Theoretical analysis of energetic-ion-driven resistive interchange mode stabilization strategies using a Landau closure model

TL;DR

This study provides a theoretical analysis of strategies to stabilize energetic-ion-driven resistive interchange modes in LHD plasma using a combined reduced MHD and gyrofluid model, aligning with experimental observations.

Contribution

It introduces a Landau closure model to analyze EIC stabilization strategies, including plasma density, temperature, magnetic configuration, and NBI parameters, with results consistent with experiments.

Findings

Higher plasma density and temperature stabilize EIC.

Modifying magnetic shear and rotational transform can suppress EIC.

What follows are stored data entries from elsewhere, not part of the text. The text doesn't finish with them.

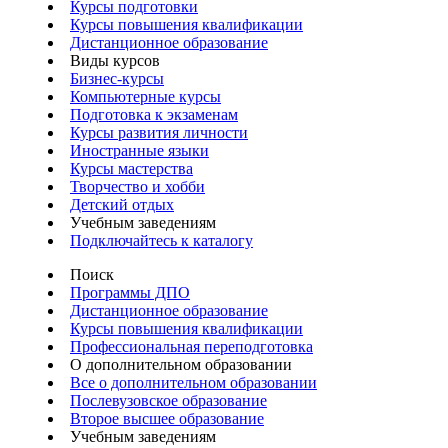
Курсы подготовки
Курсы повышения квалификации
Дистанционное образование
Виды курсов
Бизнес-курсы
Компьютерные курсы
Подготовка к экзаменам
Курсы развития личности
Иностранные языки
Курсы мастерства
Творчество и хобби
Детский отдых
Учебным заведениям
Подключайтесь к каталогу
Поиск
Программы ДПО
Дистанционное образование
Курсы повышения квалификации
Профессиональная переподготовка
О дополнительном образовании
Все о дополнительном образовании
Послевузовское образование
Второе высшее образование
Учебным заведениям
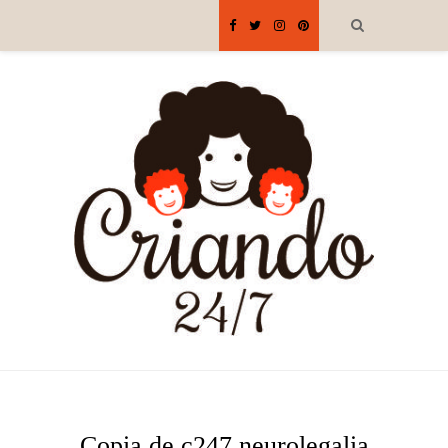
Copia de c247 neurolegalia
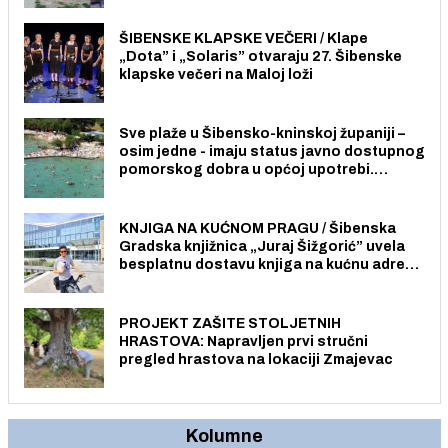
stanovnika.
ŠIBENSKE KLAPSKE VEČERI / Klape
„Dota” i „Solaris” otvaraju 27. Šibenske
klapske večeri na Maloj loži
Sve plaže u Šibensko-kninskoj županiji –
osim jedne - imaju status javno dostupnog
pomorskog dobra u općoj upotrebi.
Pristup je slobodan i besplatan za sve
građane i posjetitelje.
KNJIGA NA KUĆNOM PRAGU / Šibenska
Gradska knjižnica „Juraj Šižgorić” uvela
besplatnu dostavu knjiga na kućnu adresu
električnim biciklom.
PROJEKT ZAŠITE STOLJETNIH
HRASTOVA: Napravljen prvi stručni
pregled hrastova na lokaciji Zmajevac
Kolumne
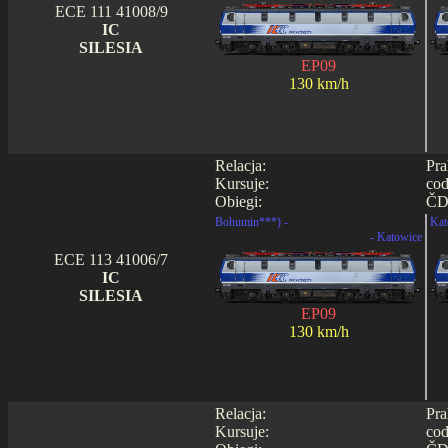
ECE 111 41008/9
IC
SILESIA
EP09
130 km/h
Relacja:
Pra
Kursuje:
cod
Obiegi:
ČD
Bohumin***) -
Kat
- Katowice
ECE 113 41006/7
IC
SILESIA
EP09
130 km/h
Relacja:
Pra
Kursuje:
cod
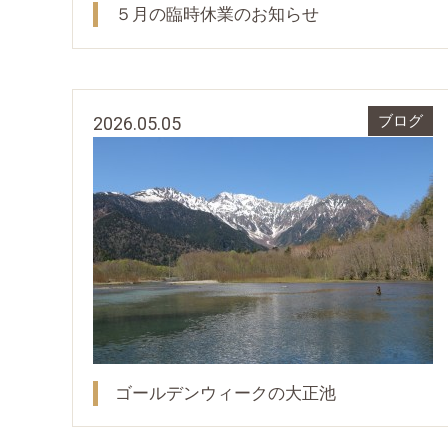
５月の臨時休業のお知らせ
2026.05.05
ブログ
ゴールデンウィークの大正池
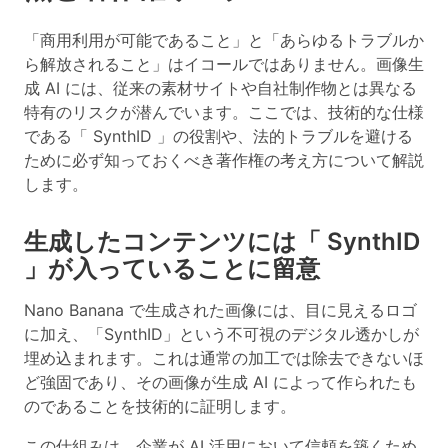
「商用利用が可能であること」と「あらゆるトラブルか
ら解放されること」はイコールではありません。画像生
成 AI には、従来の素材サイトや自社制作物とは異なる
特有のリスクが潜んでいます。ここでは、
技術的な仕様
である「 SynthID 」の役割や、法的トラブルを避ける
ために必ず知っておくべき著作権の考え方について解説
します。
生成したコンテンツには「 SynthID
」が入っていることに留意
Nano Banana で生成された画像には、目に見えるロゴ
に加え、「SynthID」という不可視のデジタル透かしが
埋め込まれます。これは通常の加工では除去できないほ
ど強固であり、その画像が生成 AI によって作られたも
のであることを技術的に証明します。
この仕組みは、企業が AI 活用において信頼を築くため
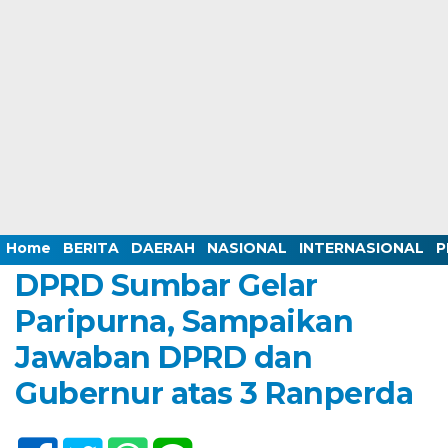
Home /
BERITA
/
BUDAYA
/
DAERAH
/
EKONOMI
/
HUKUM
/
KESEHATAN
/
NASIONAL
/
PENDIDIKAN
/
PERISTIWA
/
POLITIK
/
SUMBAR
Wednesday, 13 May 2026 - 14:43 WIB
Home
BERITA
DAERAH
NASIONAL
INTERNASIONAL
P
DPRD Sumbar Gelar
Paripurna, Sampaikan
Jawaban DPRD dan
Gubernur atas 3 Ranperda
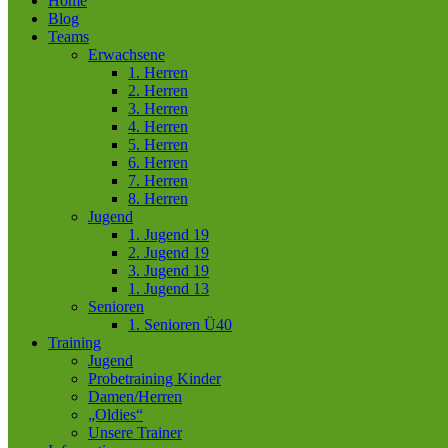
Home
Blog
Teams
Erwachsene
1. Herren
2. Herren
3. Herren
4. Herren
5. Herren
6. Herren
7. Herren
8. Herren
Jugend
1. Jugend 19
2. Jugend 19
3. Jugend 19
1. Jugend 13
Senioren
1. Senioren Ü40
Training
Jugend
Probetraining Kinder
Damen/Herren
„Oldies“
Unsere Trainer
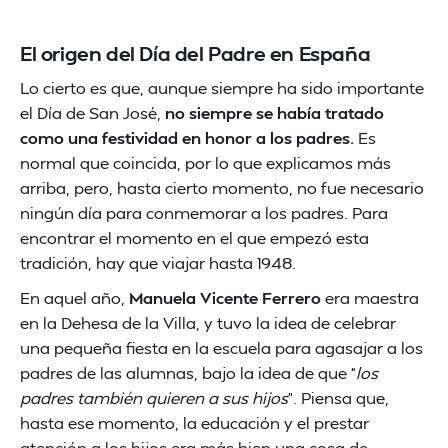
El origen del Día del Padre en España
Lo cierto es que, aunque siempre ha sido importante
el Día de San José,
no siempre se había tratado
como una festividad en honor a los padres.
Es
normal que coincida, por lo que explicamos más
arriba, pero, hasta cierto momento, no fue necesario
ningún día para conmemorar a los padres. Para
encontrar el momento en el que empezó esta
tradición, hay que viajar hasta 1948.
En aquel año,
Manuela Vicente Ferrero
era maestra
en la Dehesa de la Villa, y tuvo la idea de celebrar
una pequeña fiesta en la escuela para agasajar a los
padres de las alumnas, bajo la idea de que “
los
padres también quieren a sus hijos
”. Piensa que,
hasta ese momento, la educación y el prestar
atención a los hijos era más bien una cosa de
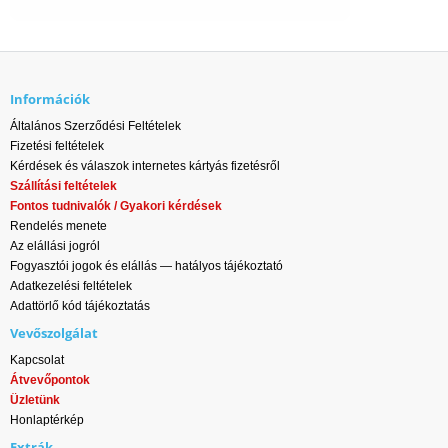
Információk
Általános Szerződési Feltételek
Fizetési feltételek
Kérdések és válaszok internetes kártyás fizetésről
Szállítási feltételek
Fontos tudnivalók / Gyakori kérdések
Rendelés menete
Az elállási jogról
Fogyasztói jogok és elállás — hatályos tájékoztató
Adatkezelési feltételek
Adattörlő kód tájékoztatás
Vevőszolgálat
Kapcsolat
Átvevőpontok
Üzletünk
Honlaptérkép
Extrák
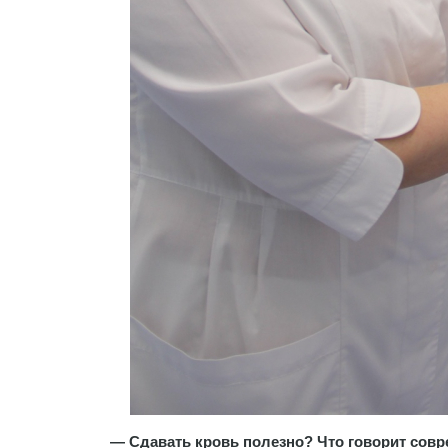
— Сдавать кровь полезно? Что говорит сов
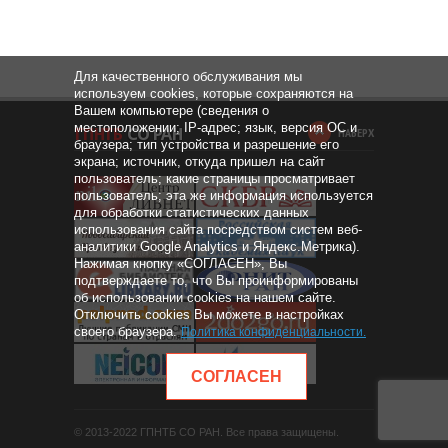
Для качественного обслуживания мы
используем cookies, которые сохраняются на
Вашем компьютере (сведения о
местоположении; IP-адрес; язык, версия ОС и
НАВЕРХ
браузера; тип устройства и разрешение его
экрана; источник, откуда пришел на сайт
пользователь; какие страницы просматривает
пользователь; эта же информация используется
для обработки статистических данных
использования сайта посредством систем веб-
аналитики Google Analytics и Яндекс.Метрика).
Нажимая кнопку «СОГЛАСЕН», Вы
подтверждаете то, что Вы проинформированы
об использовании cookies на нашем сайте.
Отключить cookies Вы можете в настройках
своего браузера.
Политика конфиденциальности
.
СОГЛАСЕН
© 2013-2022 ГПНТБ СО РАН. Все права защищены.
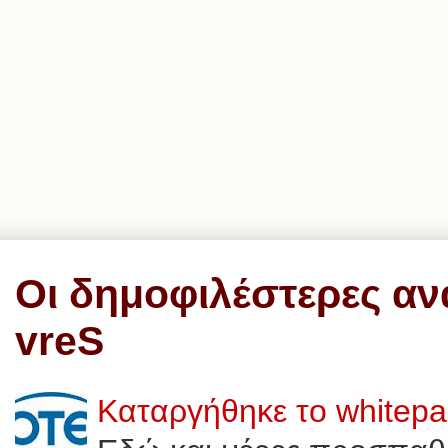
Οι δημοφιλέστερες αν
vreS
Καταργήθηκε το whitep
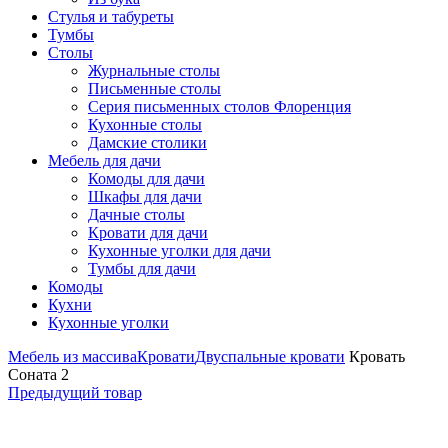
Стулья и табуреты
Тумбы
Столы
Журнальные столы
Письменные столы
Серия письменных столов Флоренция
Кухонные столы
Дамские столики
Мебель для дачи
Комоды для дачи
Шкафы для дачи
Дачные столы
Кровати для дачи
Кухонные уголки для дачи
Тумбы для дачи
Комоды
Кухни
Кухонные уголки
Мебель из массива
Кровати
Двуспальные кровати
Кровать
Соната 2
Предыдущий товар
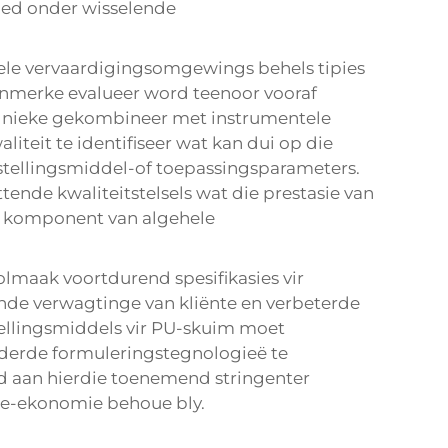
bied onder wisselende
nele vervaardigingsomgewings behels tipies
enmerke evalueer word teenoor vooraf
egnieke gekombineer met instrumentele
teit te identifiseer wat kan dui op die
stellingsmiddel-of toepassingsparameters.
ende kwaliteitstelsels wat die prestasie van
le komponent van algehele
olmaak voortdurend spesifikasies vir
nde verwagtinge van kliënte en verbeterde
ellingsmiddels vir PU-skuim moet
derde formuleringstegnologieë te
d aan hierdie toenemend stringenter
sie-ekonomie behoue bly.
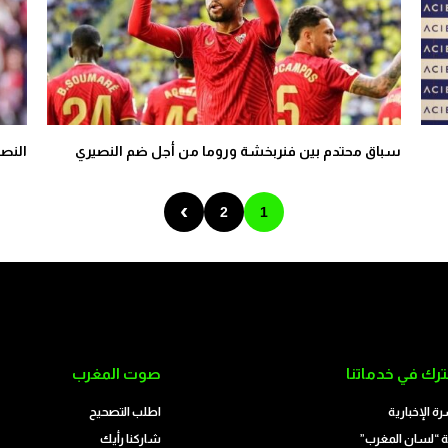
سباق محتدم بين فنربخشة وروما من أجل ضم النصيري
النصي
›
2
1
رك في خدماتنا
صوت المغرب
رة الإخبارية
اطلب التصحيح
 “لسان المغرب”
شاركنا رأيك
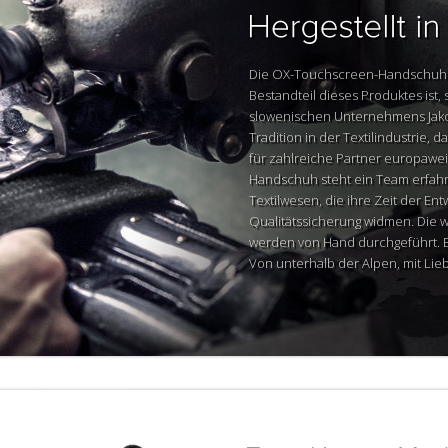
Die OX-Touchscreen-Handschuhe
Bestandteil dieses Produktes ist,
slowenischen Unternehmens Jakop
Tradition in der Textilindustrie, 
für zahlreiche Partner europaweit
Handschuh steht ein Team erfah
Textilwesen, die ihre Zeit der E
Qualitätssicherung widmen. Die 
werden von Hand durchgeführt. Es 
Von unterhalb der Alpen, mit Li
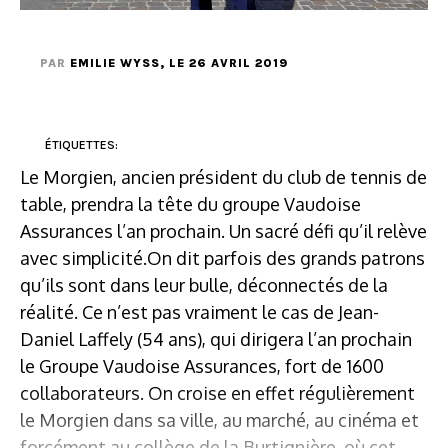
PAR
EMILIE WYSS
, LE 26 AVRIL 2019
ÉTIQUETTES:
Le Morgien, ancien président du club de tennis de
table, prendra la tête du groupe Vaudoise
Assurances l’an prochain. Un sacré défi qu’il relève
avec simplicité.On dit parfois des grands patrons
qu’ils sont dans leur bulle, déconnectés de la
réalité. Ce n’est pas vraiment le cas de Jean-
Daniel Laffely (54 ans), qui dirigera l’an prochain
le Groupe Vaudoise Assurances, fort de 1600
collaborateurs. On croise en effet régulièrement
le Morgien dans sa ville, au marché, au cinéma et
forcément au collège de la Burtignière, où cet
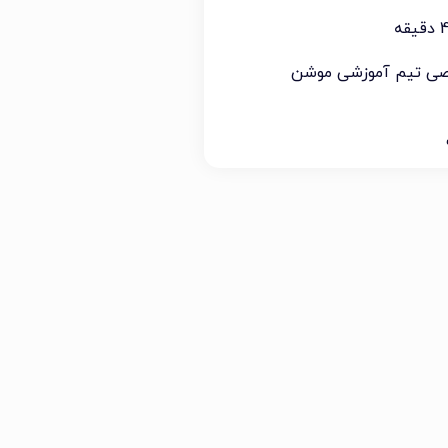
صی تیم آموزشی موشن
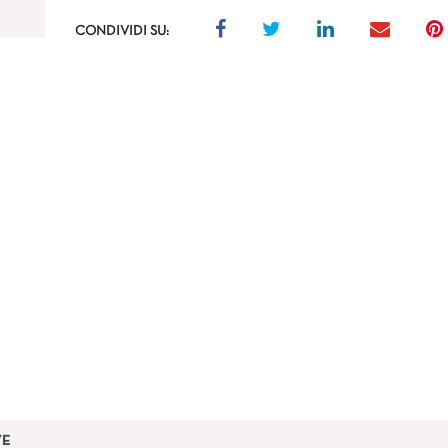
CONDIVIDI SU:
VE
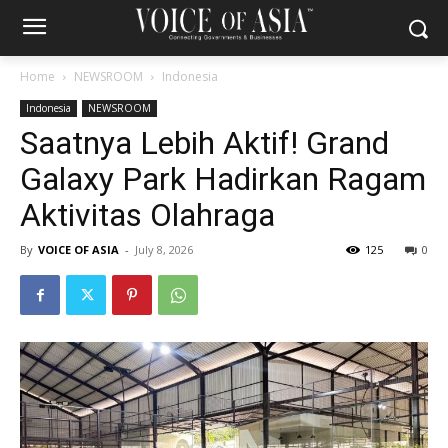
Home
NEWSROOM
Indonesia
Indonesia
NEWSROOM
Saatnya Lebih Aktif! Grand
Galaxy Park Hadirkan Ragam
Aktivitas Olahraga
By
VOICE OF ASIA
-
July 8, 2026
125
0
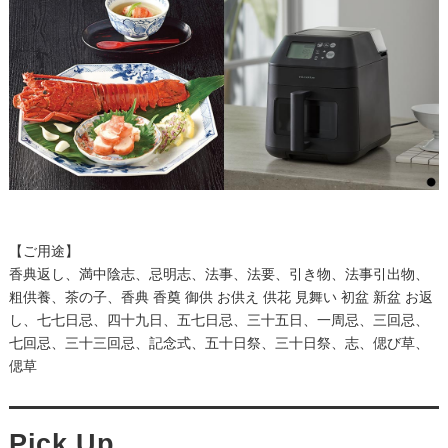
【ご用途】
香典返し、満中陰志、忌明志、法事、法要、引き物、法事引出物、
粗供養、茶の子、香典 香奠 御供 お供え 供花 見舞い 初盆 新盆 お返
し、七七日忌、四十九日、五七日忌、三十五日、一周忌、三回忌、
七回忌、三十三回忌、記念式、五十日祭、三十日祭、志、偲び草、
偲草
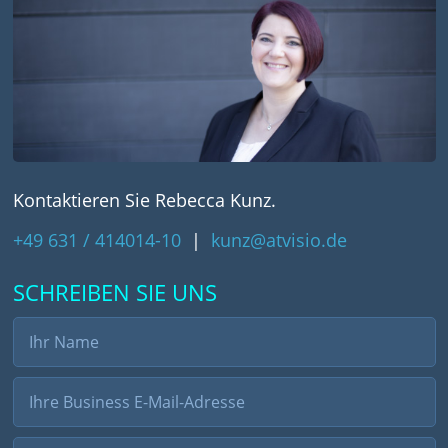
Kontaktieren Sie Rebecca Kunz.
+49 631 / 414014-10
|
kunz@atvisio.de
SCHREIBEN SIE UNS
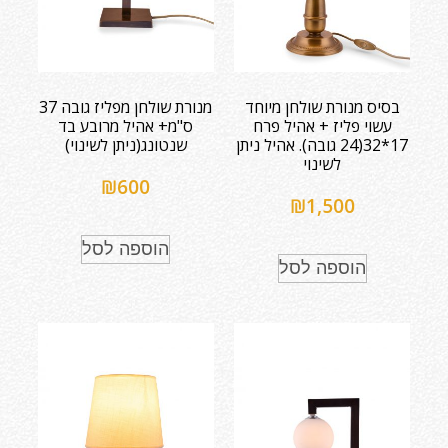
בסיס מנורת שולחן מיוחד
מנורת שולחן מפליז גובה 37
עשוי פליז + אהיל פרח
ס"מ+ אהיל מרובע בד
17*32(24 גובה). אהיל ניתן
שנטונג(ניתן לשינוי)
לשינוי
₪
600
₪
1,500
הוספה לסל
הוספה לסל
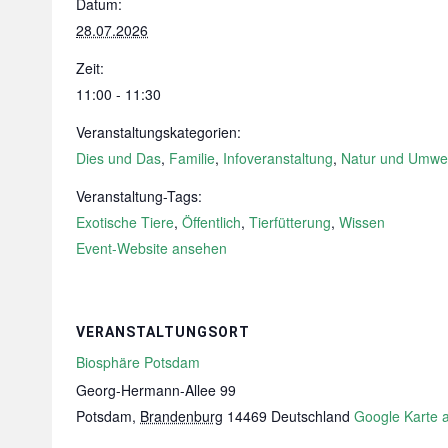
Datum:
28.07.2026
Zeit:
11:00 - 11:30
Veranstaltungskategorien:
Dies und Das
,
Familie
,
Infoveranstaltung
,
Natur und Umwel
Veranstaltung-Tags:
Exotische Tiere
,
Öffentlich
,
Tierfütterung
,
Wissen
Event-Website ansehen
VERANSTALTUNGSORT
Biosphäre Potsdam
Georg-Hermann-Allee 99
Potsdam
,
Brandenburg
14469
Deutschland
Google Karte 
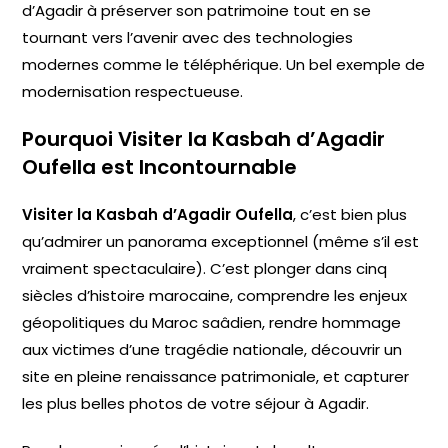
d’Agadir à préserver son patrimoine tout en se
tournant vers l’avenir avec des technologies
modernes comme le téléphérique. Un bel exemple de
modernisation respectueuse.
Pourquoi Visiter la Kasbah d’Agadir
Oufella est Incontournable
Visiter la Kasbah d’Agadir Oufella
, c’est bien plus
qu’admirer un panorama exceptionnel (même s’il est
vraiment spectaculaire). C’est plonger dans cinq
siècles d’histoire marocaine, comprendre les enjeux
géopolitiques du Maroc saâdien, rendre hommage
aux victimes d’une tragédie nationale, découvrir un
site en pleine renaissance patrimoniale, et capturer
les plus belles photos de votre séjour à Agadir.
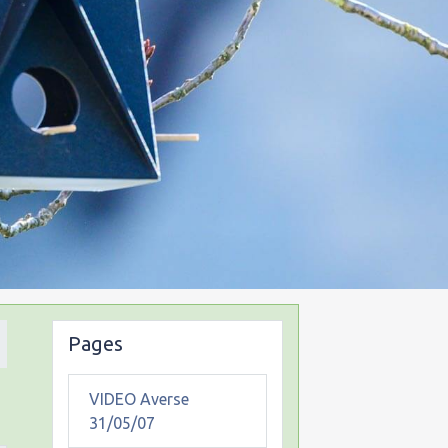
Pages
VIDEO Averse
31/05/07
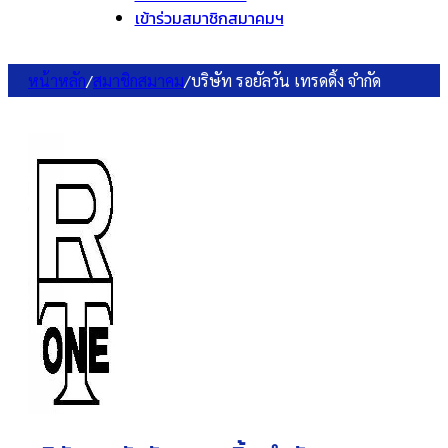
เข้าร่วมสมาชิกสมาคมฯ
หน้าหลัก
/
สมาชิกสมาคม
/
บริษัท รอยัลวัน เทรดดิ้ง จำกัด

Increased NBI energy and tangential power enhance stability.

Abstract

The aim of the present study is to perform a theoretical analysis of different strategies to stabilize energetic-ion-driven resistive interchange mode (EIC) in LHD plasma. We use a reduced MHD for the thermal plasma coupled with a gyrofluid model for the energetic particles (EP) species. The hellically trapped EP component is introduced through a modification of the drift frequency to include their precessional drift. The stabilization trends of the 1/1 EIC observed experimentally with respect to the thermal plasma density and temperature are reproduced by the simulations, showing a reasonable agreement with the data. The LHD operation scenarios with stable 1/1 EIC are identified, leading to the stabilization of the 1/1 EIC if the thermal plasma density and temperature are above a given threshold. The 1/1 EIC are also stabilized if the rotational transform is modified in a way that the 1/1 rational surface is located further away than 0.9 times the normalized radius, or the magnetic shear in the plasma periphery is enhanced. Also, LHD discharges with large magnetic fields show a higher EIC destabilization threshold with respect to the thermal plasma density. If the perpendicular NBI deposition region is moved further inward than 0.875 times the normalized radius the 1/1 EIC are also stabilized. In addition, increasing the perpendicular NBI voltage such that the EP energy is higher than 30 keV stabilizes the 1/1 EIC. Moreover, Deuterium plasmas show a higher stability threshold for the 1/1 EIC than Hydrogen plasmas. The experimental data shows a larger time interval between EIC events as the power of the tangential NBI is increased providing that the perpendicular NBI power is at least 13 MW. This implies a stabilizing effect of the tangential NBI.